Mais "l'amour est un voyage / aux périls conjugués". En quoi aimer est-il si périlleux? L'amour dont il est question ici est surdéterminé par de très fortes connotations religieuses: il est fortement associé au sang et à son correspondant eucharistique: le vin. L'amour est chez André Romus rêve d'amour, rêve d'une spiritualité où les anges ne seraient pas "asexués". Ce qui demeure réel dans cette utopie, c'est le cheminement permanent qu'elle induit: "mais il n'est pas de halte / (la course est à ce prix)". C'est d'un cheminement permanent qu'il s'agit, d'une quête incessante dont l'objet est cet ailleurs où toute satisfaction suscite des insatisfactions. Une boisson qui se transforme elle-même en d'autres soifs: "toute réponse devenue sa propre énigme". 

C'est se désaltérer qui assoiffe, altérant de la sorte toute prise de parole, intervertissant, permutant les choses et les mots comme dans ce vers où les mots échangent leurs sons, perpétuent des échos grâce aux paronymes "salaire", "solaire": "salaire de l'amour solaire qui m'altère". 
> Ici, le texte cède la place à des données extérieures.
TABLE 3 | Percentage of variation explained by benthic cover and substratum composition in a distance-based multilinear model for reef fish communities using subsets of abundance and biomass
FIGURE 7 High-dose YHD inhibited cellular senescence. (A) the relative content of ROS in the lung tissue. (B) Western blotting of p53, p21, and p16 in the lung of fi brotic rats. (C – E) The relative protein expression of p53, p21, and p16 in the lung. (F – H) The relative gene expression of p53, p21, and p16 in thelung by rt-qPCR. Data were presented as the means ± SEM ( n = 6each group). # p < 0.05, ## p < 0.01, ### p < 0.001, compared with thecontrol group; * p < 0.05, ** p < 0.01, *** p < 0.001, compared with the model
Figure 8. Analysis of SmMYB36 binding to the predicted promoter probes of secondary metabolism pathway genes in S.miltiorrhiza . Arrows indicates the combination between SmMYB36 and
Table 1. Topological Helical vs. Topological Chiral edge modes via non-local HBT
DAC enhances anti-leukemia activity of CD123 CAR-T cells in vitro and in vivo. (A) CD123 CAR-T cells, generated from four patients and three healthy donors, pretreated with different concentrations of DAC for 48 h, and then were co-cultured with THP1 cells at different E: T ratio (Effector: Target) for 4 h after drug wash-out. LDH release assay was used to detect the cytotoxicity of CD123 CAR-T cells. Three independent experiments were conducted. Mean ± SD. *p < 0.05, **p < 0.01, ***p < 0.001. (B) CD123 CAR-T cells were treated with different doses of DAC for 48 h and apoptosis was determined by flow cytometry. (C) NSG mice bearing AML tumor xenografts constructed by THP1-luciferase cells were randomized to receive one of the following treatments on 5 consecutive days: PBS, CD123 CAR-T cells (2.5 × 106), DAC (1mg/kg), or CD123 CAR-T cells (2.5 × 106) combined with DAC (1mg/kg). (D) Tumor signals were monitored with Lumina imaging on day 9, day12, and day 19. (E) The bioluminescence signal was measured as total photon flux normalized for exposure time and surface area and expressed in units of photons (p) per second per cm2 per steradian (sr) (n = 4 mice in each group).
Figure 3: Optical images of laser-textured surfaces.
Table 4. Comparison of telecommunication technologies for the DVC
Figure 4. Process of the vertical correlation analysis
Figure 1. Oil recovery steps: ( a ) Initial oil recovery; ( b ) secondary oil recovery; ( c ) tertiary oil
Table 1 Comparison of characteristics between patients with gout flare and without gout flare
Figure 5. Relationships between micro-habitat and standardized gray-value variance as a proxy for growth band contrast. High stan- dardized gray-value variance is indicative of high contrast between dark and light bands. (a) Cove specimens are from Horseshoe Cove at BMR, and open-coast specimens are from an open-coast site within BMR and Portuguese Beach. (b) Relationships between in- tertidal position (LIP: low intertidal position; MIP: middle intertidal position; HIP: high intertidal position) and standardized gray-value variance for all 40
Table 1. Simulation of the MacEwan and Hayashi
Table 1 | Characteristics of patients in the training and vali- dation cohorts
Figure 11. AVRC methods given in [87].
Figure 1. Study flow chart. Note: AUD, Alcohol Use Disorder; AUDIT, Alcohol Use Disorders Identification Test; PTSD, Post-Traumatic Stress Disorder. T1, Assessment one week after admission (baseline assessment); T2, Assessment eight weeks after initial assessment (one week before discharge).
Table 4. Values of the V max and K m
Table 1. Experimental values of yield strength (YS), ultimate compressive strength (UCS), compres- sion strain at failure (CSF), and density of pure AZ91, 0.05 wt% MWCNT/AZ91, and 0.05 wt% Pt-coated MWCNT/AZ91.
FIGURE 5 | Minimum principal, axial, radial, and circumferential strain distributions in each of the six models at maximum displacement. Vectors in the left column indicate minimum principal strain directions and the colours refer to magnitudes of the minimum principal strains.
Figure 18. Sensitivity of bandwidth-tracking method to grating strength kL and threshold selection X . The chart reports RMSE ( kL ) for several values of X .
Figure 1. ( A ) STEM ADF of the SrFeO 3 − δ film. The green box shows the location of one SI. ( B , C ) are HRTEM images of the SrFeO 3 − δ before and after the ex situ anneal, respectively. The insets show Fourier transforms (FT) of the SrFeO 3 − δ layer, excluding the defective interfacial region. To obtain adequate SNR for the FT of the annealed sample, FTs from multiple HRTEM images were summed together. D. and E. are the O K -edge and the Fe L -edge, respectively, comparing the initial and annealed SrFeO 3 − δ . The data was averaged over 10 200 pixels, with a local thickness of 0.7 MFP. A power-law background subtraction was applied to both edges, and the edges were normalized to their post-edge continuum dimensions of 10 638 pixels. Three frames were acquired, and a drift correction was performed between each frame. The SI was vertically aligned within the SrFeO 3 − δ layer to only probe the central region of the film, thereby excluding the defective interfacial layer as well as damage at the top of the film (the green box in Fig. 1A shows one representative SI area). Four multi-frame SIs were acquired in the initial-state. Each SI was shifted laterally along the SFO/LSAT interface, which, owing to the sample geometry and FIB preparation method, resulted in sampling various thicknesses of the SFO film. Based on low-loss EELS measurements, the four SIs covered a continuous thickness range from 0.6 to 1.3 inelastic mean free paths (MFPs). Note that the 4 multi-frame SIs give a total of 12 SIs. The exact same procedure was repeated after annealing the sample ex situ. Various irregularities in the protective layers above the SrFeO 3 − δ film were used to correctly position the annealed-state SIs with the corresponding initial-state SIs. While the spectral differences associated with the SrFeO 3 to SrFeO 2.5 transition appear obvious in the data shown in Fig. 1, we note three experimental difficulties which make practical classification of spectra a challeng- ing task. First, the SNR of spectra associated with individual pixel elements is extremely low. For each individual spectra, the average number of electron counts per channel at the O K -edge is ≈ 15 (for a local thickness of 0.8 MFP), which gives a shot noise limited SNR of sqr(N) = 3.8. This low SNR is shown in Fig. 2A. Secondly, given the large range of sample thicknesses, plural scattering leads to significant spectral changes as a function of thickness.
Mais le procédé d'échange favori du poète est sans conteste l'anagramme à quoi il consacre ces lignes: "Face aux pièges de l'anagramme, son talent latent, attentif à ne rien nier, peinait à la merci du crime. Et refusant de donner licence au cilence [sic], il hésitait alors entre le récit (vrai) du cancer des images de l'écran et l'écrit (ravi) du cancre des magies du crâne." Chez Romus, l'anagramme n'est pas un jeu de mots; l'anagramme dit l'univers du poète car le monde ne fait qu'échanger ses attributs. Ainsi, l'autre est un texte, le texte est l'autre; le profane est sacré et le sacré profane. Mais de cette rencontre entre le sacré et le profane qu'on devine dans la fréquence des termes religieux employés dans un contexte amoureux (sacre, anges, vin, pain, encens...) naît une promesse: celle d'une renaissance, d'une résurrection: "...les prophètes annoncent l'approche des débâcles, la renaissance du soleil aux vendanges des lèvres". 

Dans l'avant-dernier texte du recueil, se lit cette prière "et que parole soit donnée à ces lèvres où tremble inachevé l'élégie de son sang et que son sang me soit non pas vive blessure mais matin heureux de la foudre où l'aimer". Le dernier poème du recueil apporte une note pathétique à cette prière. C'est le pathétique du futur antérieur: "Il n'aura rien demandé d'autre au jour, n'aura rien reçu d'autre de la nuit: ces arrêts sur image pour tout paysage, ce pain rompu pour tout festin". À lire.

André Romus: Avril sous roche; Poèmes et dessins de l'auteur; préface de Claude Bommertz, Graphiti n°40 des éditions Phi, en coédition avec Écrits des Forges, Québec, 2001; 147 pages, 480 francs.